In Japan, demand of electricity is stagnant for several years.
After The Great East Japan Earthquake, nuclear power plants have suspended operation one after another. But tense supply-demand situation has not occurred as of yet, mainly due to stagnant demand. Electric Power Industry insists it’s because power saving in this country has taken root.
Is that true? In addition to demographic factors such as aging society with fewer children, increase of unmarried people, spread of LED(Low Emission Diode) and solar power have changed the environment surrounding electricity demand.

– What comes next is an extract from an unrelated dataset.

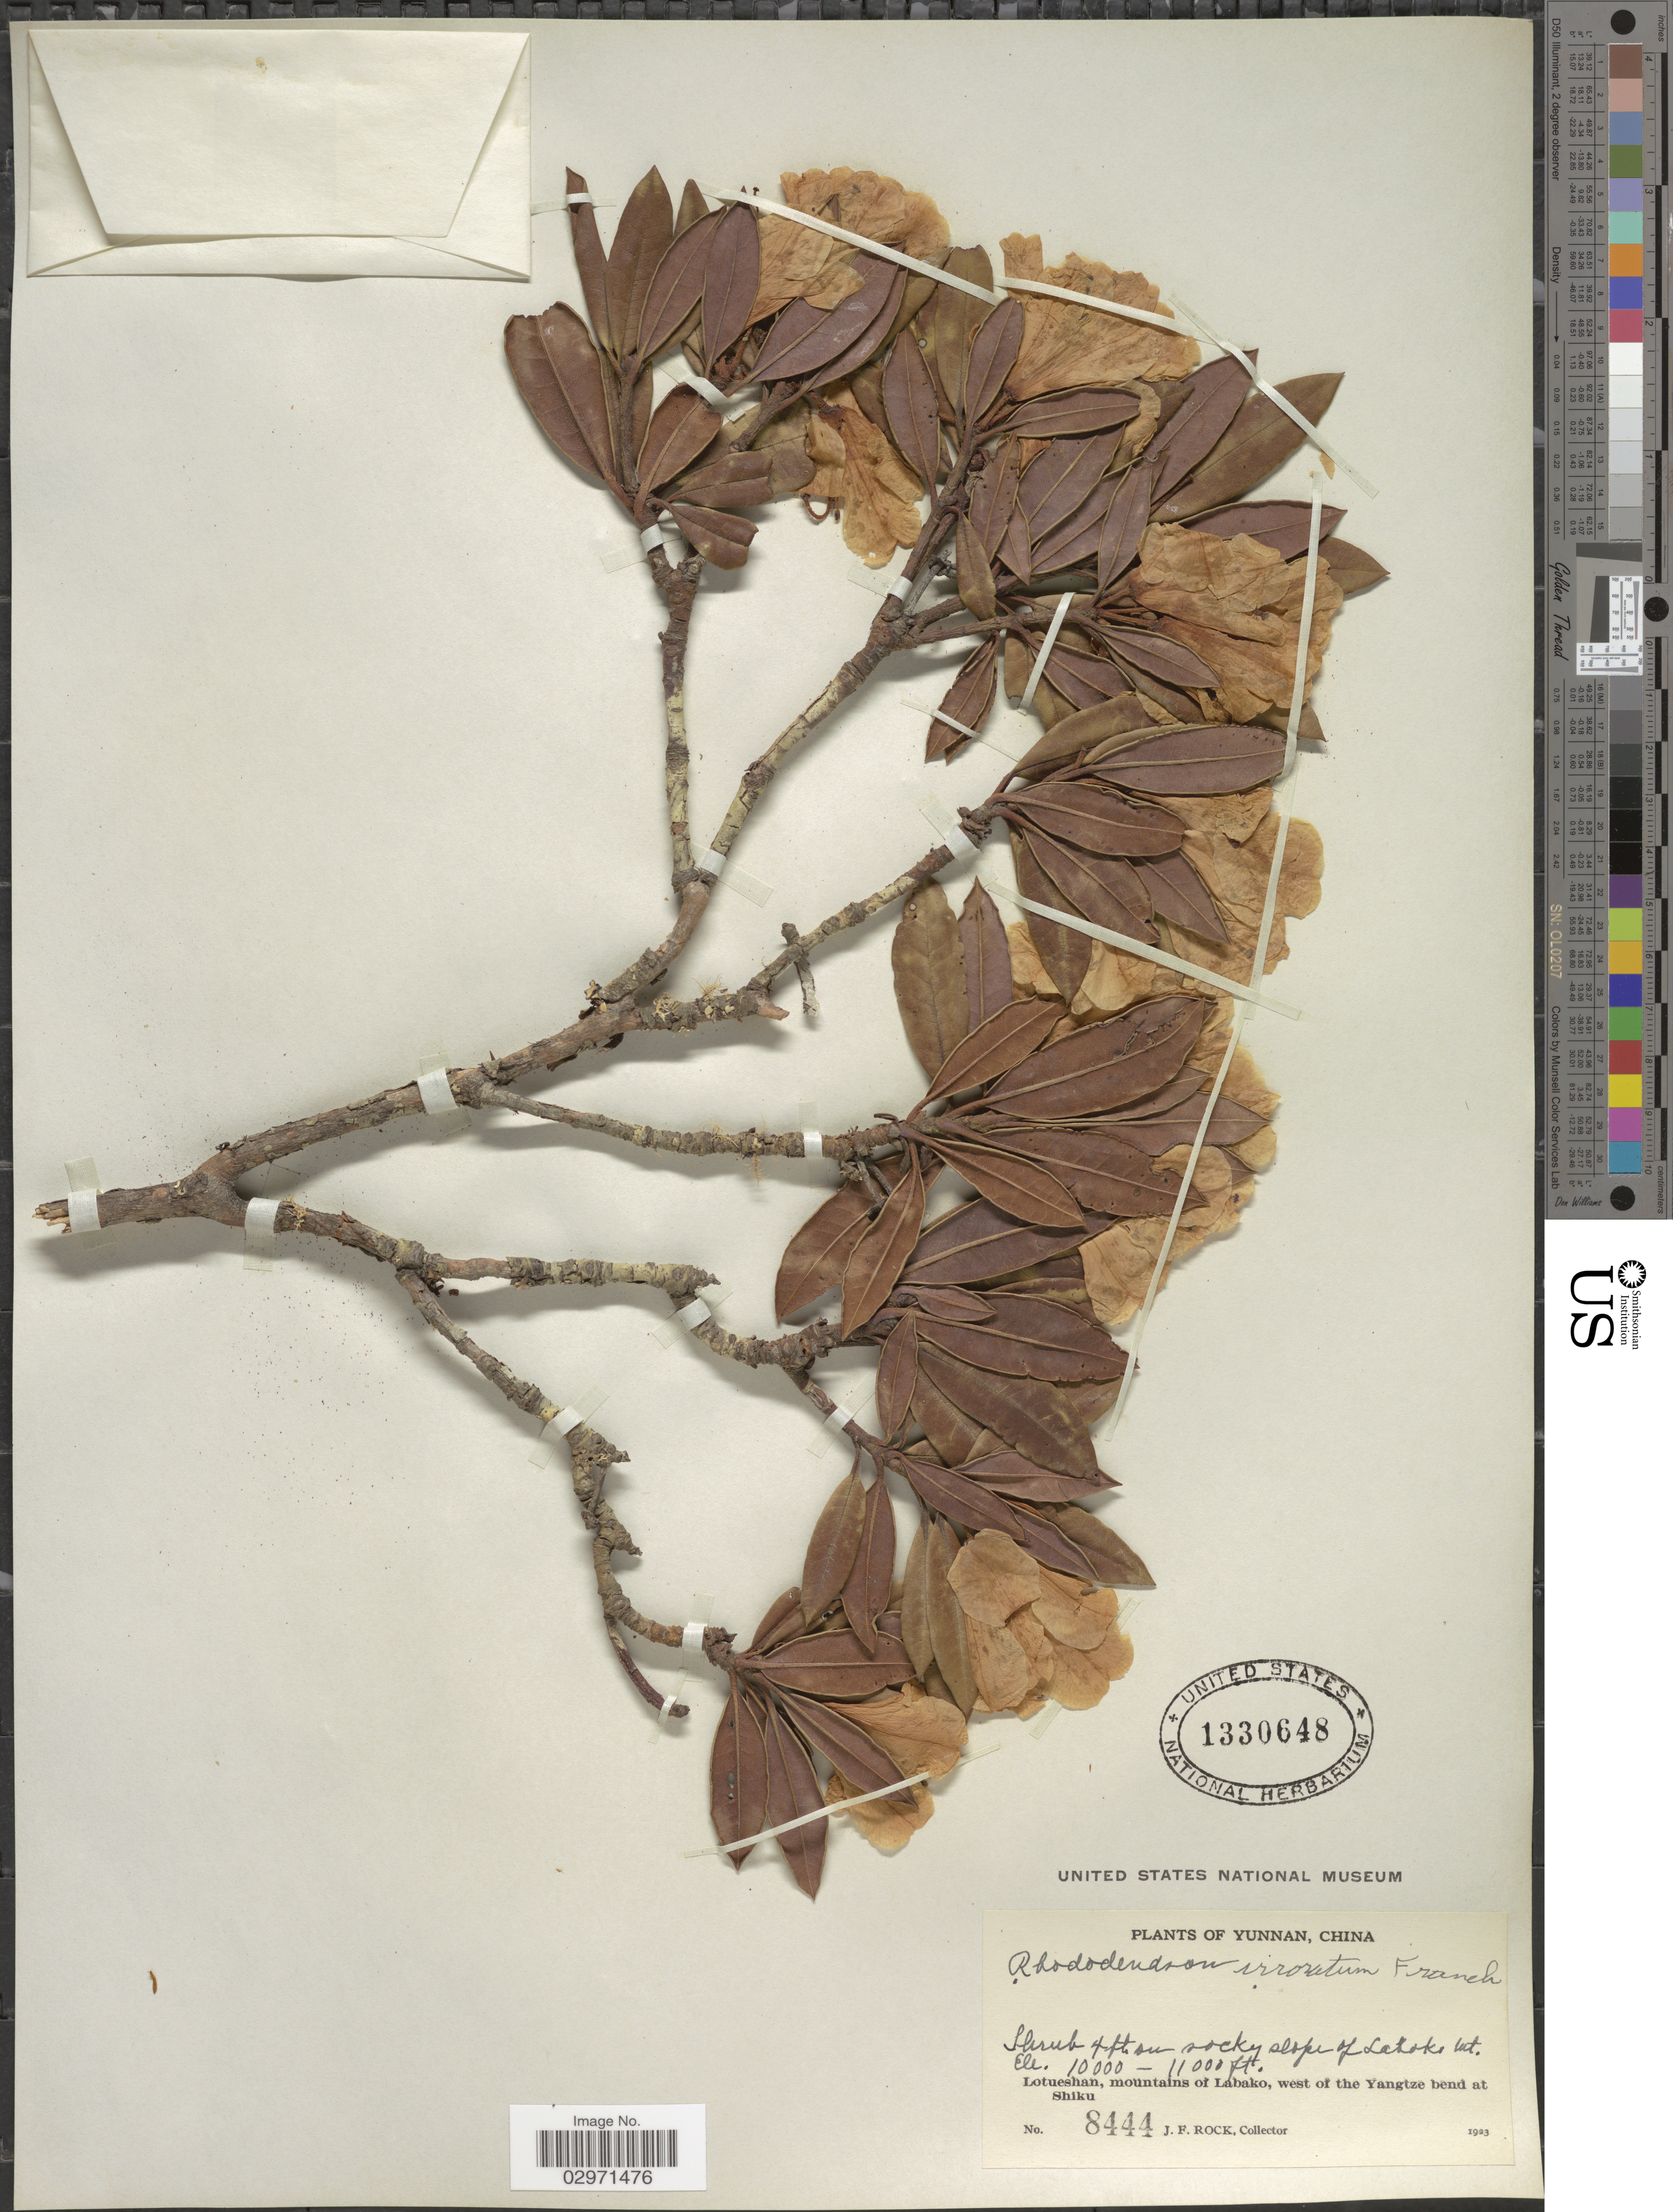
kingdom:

Let us look back our lives.
Number of persons per household in Japan has been decreasing, and as of July 2014, it is 2.49. One-person household accounts for three in ten, and two-persons does for the same. These people’s way of life has astonishingly changed. Some of them don’t have refrigerators. Especially those who don’t cook for themselves, consider convenience stores as their own refrigerators. Furthermore, they have neither TV, nor PC. Now, smart phones are replacement for big screen audio and visual equipment. If you think small screen of smart phones is stressful, you are out-of-date. Now handful smart phone is de facto standard!
How about light? Although gradually, LED is spreading. Interior decoration is equipped with LED for long-time use, and with incandescent and fluorescent light for short-time use. (From the beginning, those who use smart phone alone, look it in a dark room.)
Air-conditioning demand, yes, is yet so strong in this country. But solar power is spreading overwhelmingly so that it adequately offsets the demand of air-conditioning.
Toshiba published LED for decoration in 2006, iphone was on sale in summer 2008, surplus electricity of solar power was first purchased in November 2009. Such technical and systematic changes have been realized in a decade at a stretch. These significant changes, overlapping demographic factors, have brought recent staggering demand.
If they attribute chronical stagnant demand to power saving simply, it will be called shallow thinking. Formerly, at the time of oil crisis, there was power saving boom, but afterwards, demand for electricity has restored strongly. Now, it’s not temporary “power saving”, but we are facing multiple structural factors causing stagnant demand. We should consider the reality and judge our long-term management.